- Work instructions
In the lucid dreaming thread, what is the only thing the first poster has summoned in their dreams so far?

Study text Block Start

# Lucid Dreaming > Dream Control >  >  Summoning Real Life Women

## Dextrochris

I have not successfully summoned anything in my LD's yet, except light, and I do not count that. What I was wondering was, what are of the methods of summoning attractive women in your dreams, like, what what you probably consider your most effective method? Any help would be most appreciated. 

Thx, DEXTRO... ::shock::

----------


## Piedude

I would suggest either going to a corner and think: 'Round this corner will be a (insert anything here) but in your case an atractive women. Or you could go up to a DC and ask if they have seen a women and that might say something like she's just over there 
Hope I helped

----------


## kulananda

Get pictures of attractive women, or just imagine them. Meditate on them , look into their eyes and open your heart to love/lust. no ejaculation or orgasm until you meet a dream lover. Practice sex energy transmutation and meditate on the heart chakra. I can send a transmutation exercise if you like. send me a note.

----------


## Max ツ

Well, you could always try the Behind-The-Door method. Just go to a brothel in your dream, where applying this method will be heck of a lot easier because you already expect someone attractive to be behind the door. i would not recommend round the corner because, 1) It will need higher imagination and concentration to work. 2) Even if you DO get what you wanted, a street corner is not really the place to make love, and a brothel would create a much more pleasant and private environment for it.

Study text Block End
Record excerpts Block Start

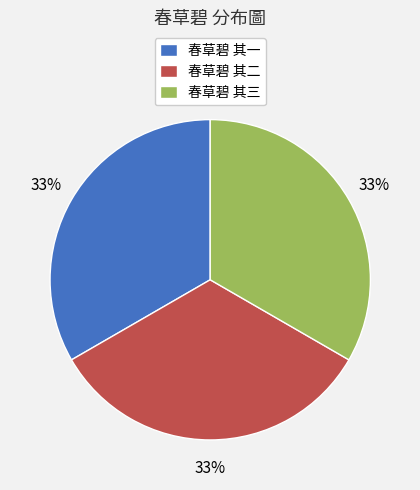

To the nearest percent, what percentage of the pie is 春草碧 其一?

33%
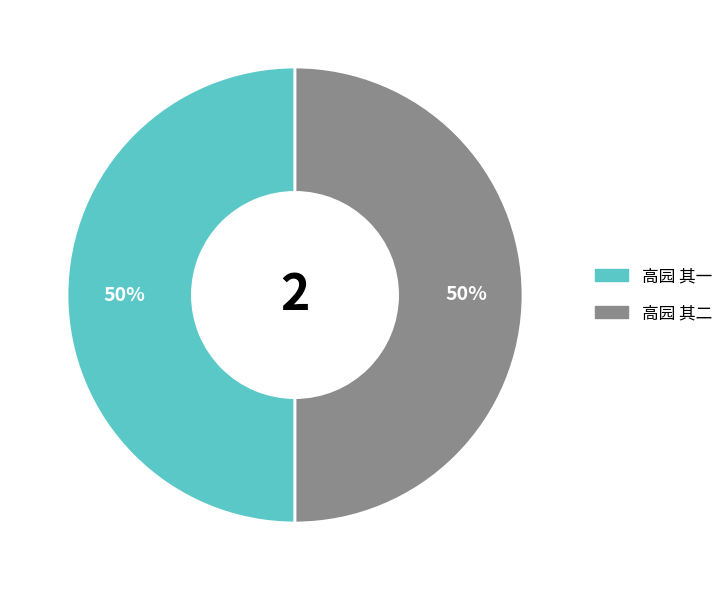

How many segments does this pie chart have?

2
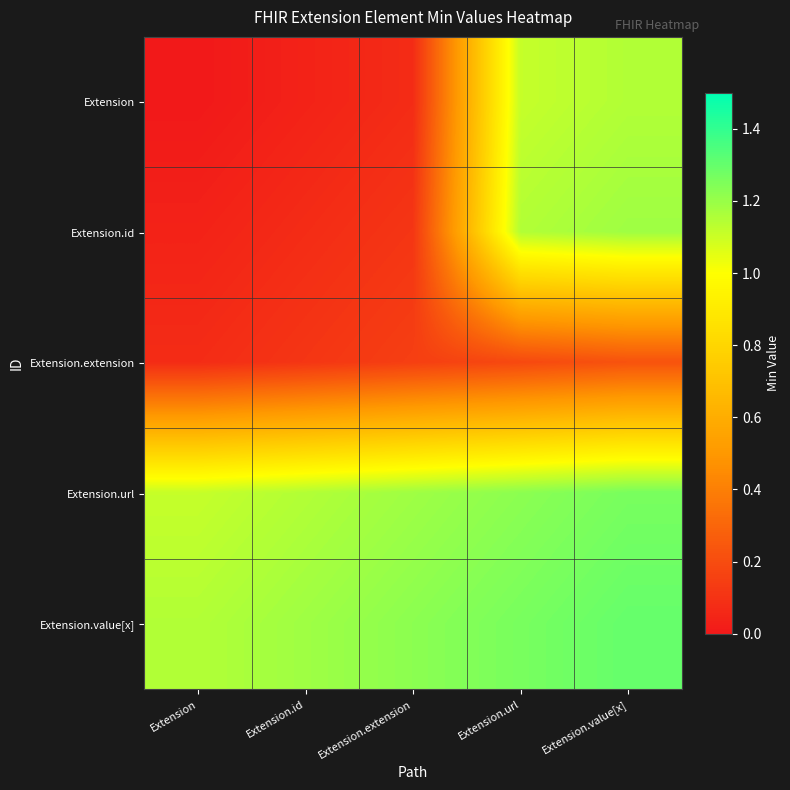

Which has a higher value, Extension.extension or Extension.url?

Extension.url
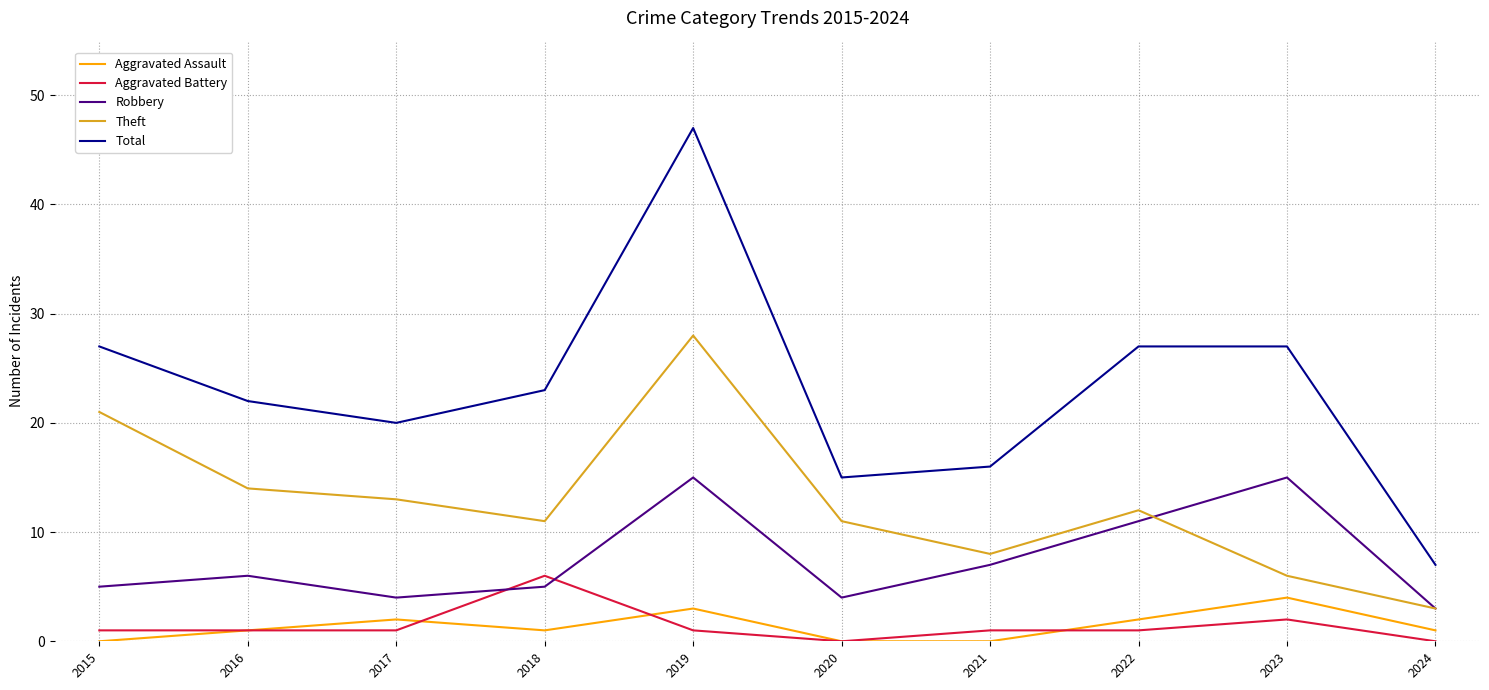

What are all the series names shown in the legend?

Aggravated Assault, Aggravated Battery, Robbery, Theft, Total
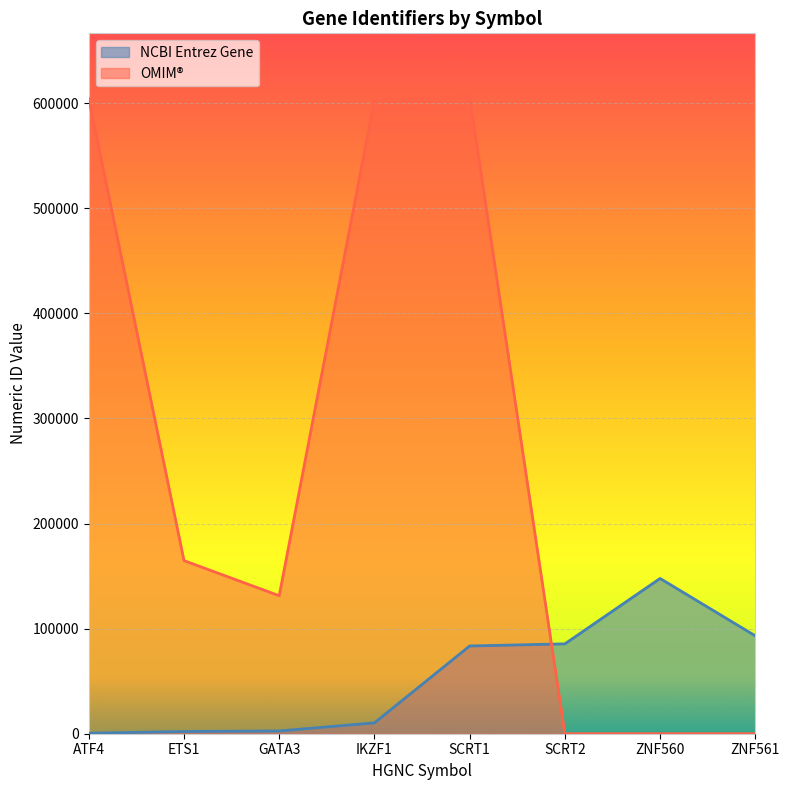

Which series has the widest spread of values?

OMIM®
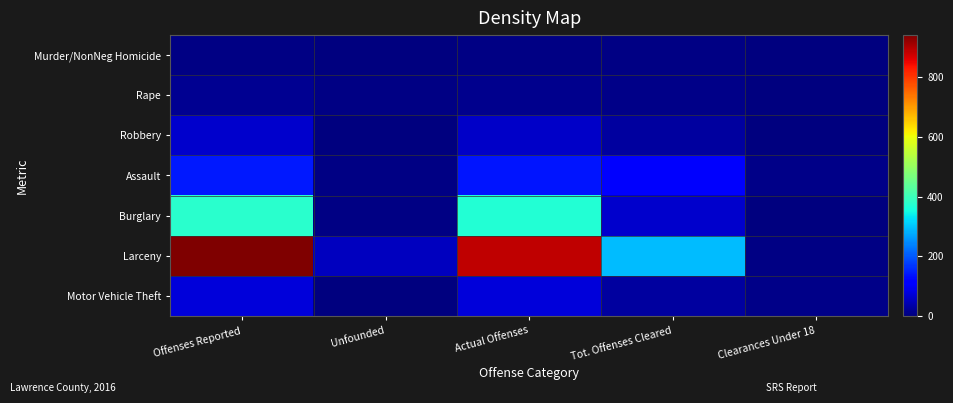

What is the spread (max minus min) of values at Clearances Under 18?

11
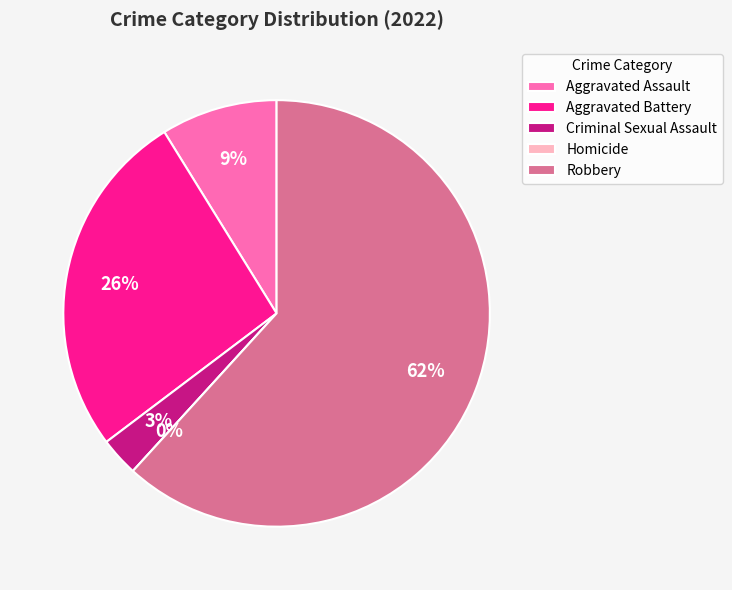

To the nearest percent, what is the average slice percentage?

20%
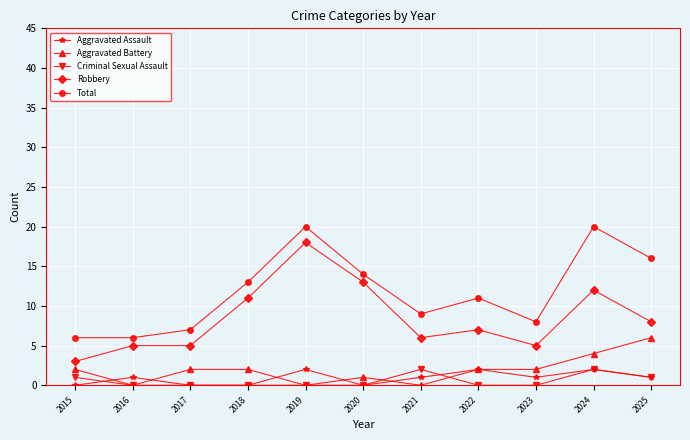

Reading left to right, extract all data points from this chart.

Aggravated Assault: 2015=0	2016=1	2017=0	2018=0	2019=2	2020=0	2021=1	2022=2	2023=1	2024=2	2025=1
Aggravated Battery: 2015=2	2016=0	2017=2	2018=2	2019=0	2020=1	2021=0	2022=2	2023=2	2024=4	2025=6
Criminal Sexual Assault: 2015=1	2016=0	2017=0	2018=0	2019=0	2020=0	2021=2	2022=0	2023=0	2024=2	2025=1
Robbery: 2015=3	2016=5	2017=5	2018=11	2019=18	2020=13	2021=6	2022=7	2023=5	2024=12	2025=8
Total: 2015=6	2016=6	2017=7	2018=13	2019=20	2020=14	2021=9	2022=11	2023=8	2024=20	2025=16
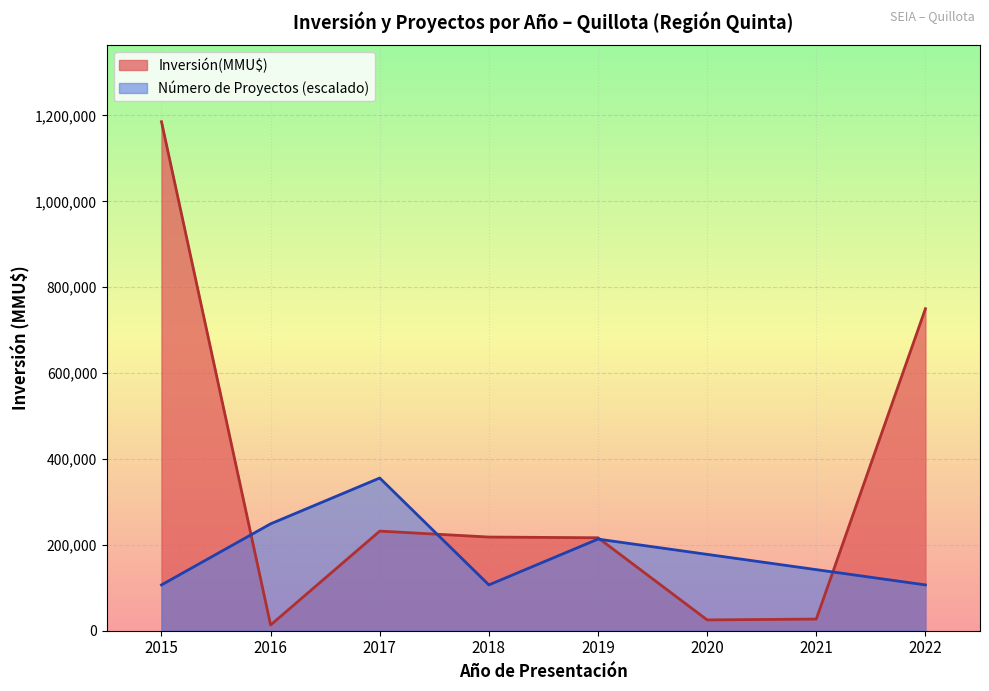

At which category is the sum across all series the highest?

2015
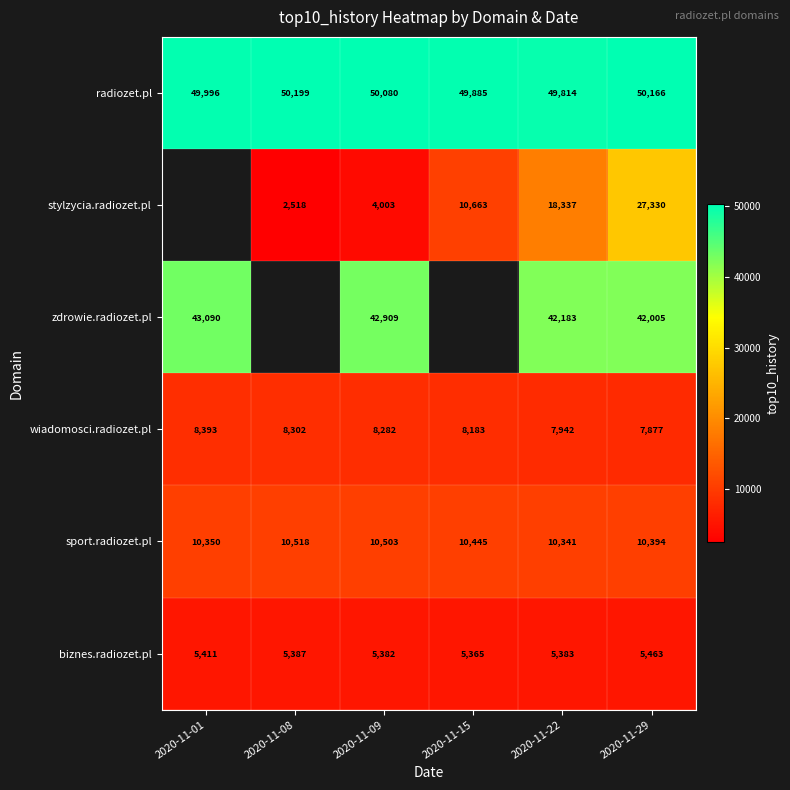

Is it true that stylzycia.radiozet.pl equals 4003 at 2020-11-09?

True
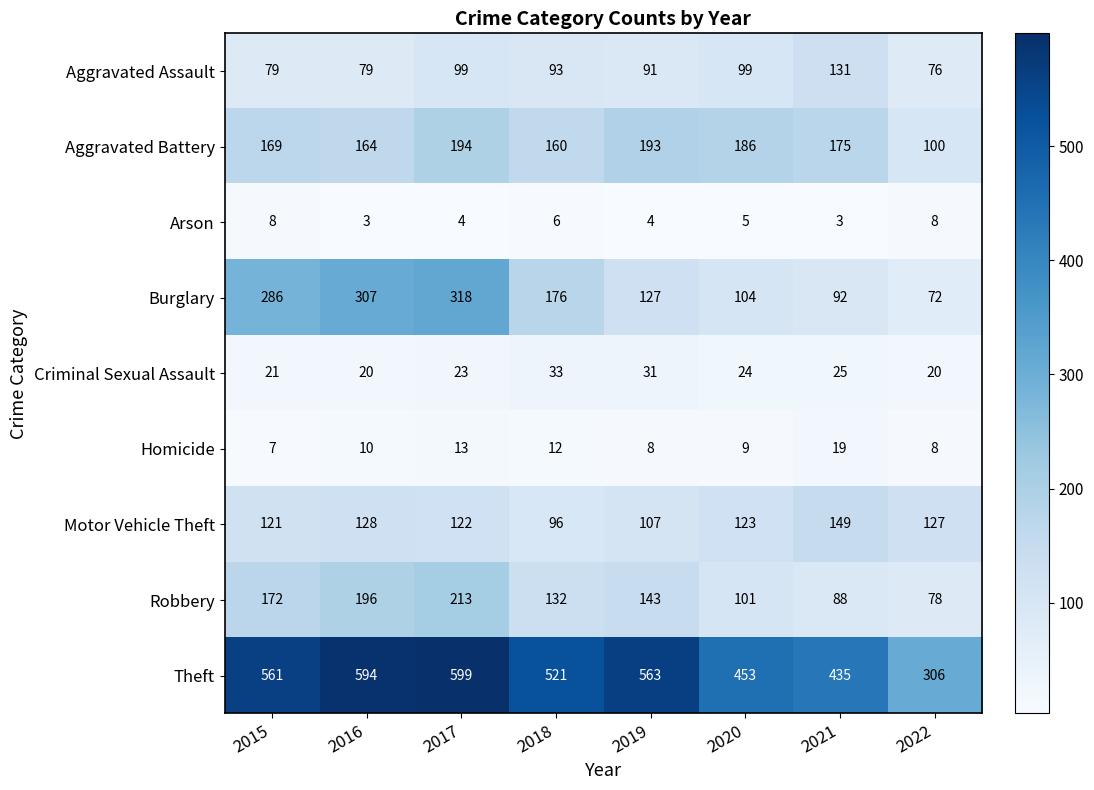

What is the minimum value shown in the chart?

3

Record excerpts Block End

- The completed task
Light.